(Text transcribed from the page)
[Start of section]

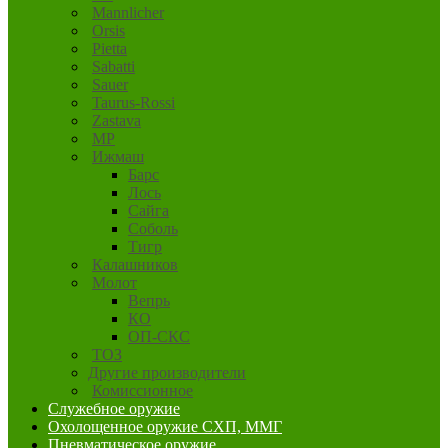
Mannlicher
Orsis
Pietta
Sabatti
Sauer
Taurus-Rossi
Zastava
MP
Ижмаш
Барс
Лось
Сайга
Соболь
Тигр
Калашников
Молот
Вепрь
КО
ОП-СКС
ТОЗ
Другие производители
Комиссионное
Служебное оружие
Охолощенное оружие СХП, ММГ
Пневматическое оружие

[End of section]

* **Task details**:
Copy the lines above word for word, leaving out the pictures.

* **Answer**:
Mannlicher
Orsis
Pietta
Sabatti
Sauer
Taurus-Rossi
Zastava
MP
Ижмаш
Барс
Лось
Сайга
Соболь
Тигр
Калашников
Молот
Вепрь
КО
ОП-СКС
ТОЗ
Другие производители
Комиссионное
Служебное оружие
Охолощенное оружие СХП, ММГ
Пневматическое оружие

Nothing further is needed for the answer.